Cuba travel restrictions continue to spark protests
By Madeline Baró Diaz
More than a month after the Bush administration implemented more stringent rules on family travel to Cuba and packages sent to the island, Cuban-Americans on both sides of the issue are increasingly making their feelings known.
Opponents of new U.S. Treasury Department rules that allow Cuban-Americans to visit family on the island only once every three years have been conducting weekly demonstrations. During the past month, they have protested at the offices of U.S. representatives Lincoln Diaz-Balart and Ileana Ros-Lehtinen, and at Hialeah's City Hall.
At 11 a.m. today, the Christian Women's Association in Defense of Cuban Families is hosting a gathering at Miami City Hall, where they hope to drop off a letter urging the mayor and city commissioners to pass a resolution opposing the new measures.
"These whole policy measures are in a very difficult position to defend legally, constitutionally," said Alfredo Lopez, who has participated in the group's demonstrations and was serving as their spokesman on Friday.
Meanwhile, at José Martí Park in Hialeah, Vigilia Mambisa, a Cuban exile group that favors strong measures against the Cuban government, will hold a voter registration drive it hopes will help return President Bush to the White House.
"We also supported President Bush in 2000 because President Bush is on the side of the Cuban community," said Miguel Saavedra Jr., president of Vigilia Mambisa. "We are helping him."
Cuban-American voters are expected to be important in the November presidential election, as they figured prominently in Bush's 537-vote victory in Florida during the disputed 2000 election, which won him the presidency. Although an estimated 80 percent of Cuban-Americans voted for Bush four years ago, recent polls have shown that the president's support in the community has declined to about 60 percent.
As of June 30, Cuban-Americans are allowed to visit Cuba only once every three years and may visit only spouses, parents, children, grandparents, grandchildren and siblings. They can no longer send items like clothing or soap.
The tough new restrictions made many Cuban-Americans angry. Lopez is upset the U.S. government no longer allows him to visit great aunts, aunts, uncles and cousins on the island as often as twice a year. Now, those relatives do not count as immediate family.
"I think that so many persons have been affected by this, and they consider the government to have no right to tell them when they can see their families," he said. "This could very well mean defeat for the president."
Saavedra disagrees. He thinks the Bush administration remains generous with Cuban-Americans, permitting them to travel to Cuba and send up to $100 per month to their family members there.

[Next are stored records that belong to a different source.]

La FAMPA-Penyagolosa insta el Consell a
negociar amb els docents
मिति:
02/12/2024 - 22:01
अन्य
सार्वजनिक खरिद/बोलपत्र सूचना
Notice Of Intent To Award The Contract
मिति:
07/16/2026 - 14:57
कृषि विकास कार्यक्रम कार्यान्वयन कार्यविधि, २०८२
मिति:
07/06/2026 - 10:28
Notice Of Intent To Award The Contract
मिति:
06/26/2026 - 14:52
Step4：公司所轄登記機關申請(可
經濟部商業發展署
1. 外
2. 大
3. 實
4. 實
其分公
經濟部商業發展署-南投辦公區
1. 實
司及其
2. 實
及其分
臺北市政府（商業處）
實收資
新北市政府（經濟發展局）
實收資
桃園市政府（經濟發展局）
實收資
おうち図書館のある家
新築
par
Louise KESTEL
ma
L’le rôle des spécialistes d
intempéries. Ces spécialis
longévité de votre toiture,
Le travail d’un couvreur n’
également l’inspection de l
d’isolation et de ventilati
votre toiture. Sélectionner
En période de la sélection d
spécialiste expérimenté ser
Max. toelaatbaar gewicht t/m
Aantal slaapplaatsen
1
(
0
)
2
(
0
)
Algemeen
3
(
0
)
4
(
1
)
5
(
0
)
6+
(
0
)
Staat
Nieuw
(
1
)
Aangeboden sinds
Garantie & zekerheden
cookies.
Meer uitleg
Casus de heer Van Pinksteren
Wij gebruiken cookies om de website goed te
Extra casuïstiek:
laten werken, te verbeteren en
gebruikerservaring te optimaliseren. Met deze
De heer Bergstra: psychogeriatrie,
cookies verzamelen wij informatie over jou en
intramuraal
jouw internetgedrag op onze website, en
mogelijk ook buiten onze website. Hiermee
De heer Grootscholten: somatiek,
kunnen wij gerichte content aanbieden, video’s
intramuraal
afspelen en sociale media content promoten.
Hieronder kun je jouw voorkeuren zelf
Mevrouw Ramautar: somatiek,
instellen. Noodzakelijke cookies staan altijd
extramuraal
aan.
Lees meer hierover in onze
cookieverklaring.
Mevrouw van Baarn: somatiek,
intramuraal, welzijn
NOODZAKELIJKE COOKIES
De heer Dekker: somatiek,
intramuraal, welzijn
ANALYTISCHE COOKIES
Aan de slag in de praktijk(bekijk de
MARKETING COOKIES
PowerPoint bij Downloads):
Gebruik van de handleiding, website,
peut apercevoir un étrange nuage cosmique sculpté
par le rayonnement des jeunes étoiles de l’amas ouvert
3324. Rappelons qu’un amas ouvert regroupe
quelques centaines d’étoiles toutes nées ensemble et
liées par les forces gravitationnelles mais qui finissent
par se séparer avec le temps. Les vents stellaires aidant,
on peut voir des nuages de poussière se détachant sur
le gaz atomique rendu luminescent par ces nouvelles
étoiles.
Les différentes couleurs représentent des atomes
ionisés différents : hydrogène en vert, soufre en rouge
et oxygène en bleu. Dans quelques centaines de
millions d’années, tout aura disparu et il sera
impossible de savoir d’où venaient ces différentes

Saavedra's group is hoping to use the political clout of the Cuban-American community to ask the president to enact even stronger measures against the island nation.
In particular, they want Bush to activate provisions of the 1996 Helms-Burton Act that would allow U.S. citizens to sue people and companies that use their confiscated property in Cuba.
"We don't want conversations," Saavedra said. "What we want are stronger sanctions."
But Saavedra conceded that even if Bush does not take action immediately, he and other Cuban-Americans will vote for Bush because of his stance against Cuba.
Lopez said, however, that he knows undecided Cuban-American voters who likely will vote for Democratic presidential nominee John Kerry because of the Cuba measures.
"They were undecided, and this decided them," Lopez said.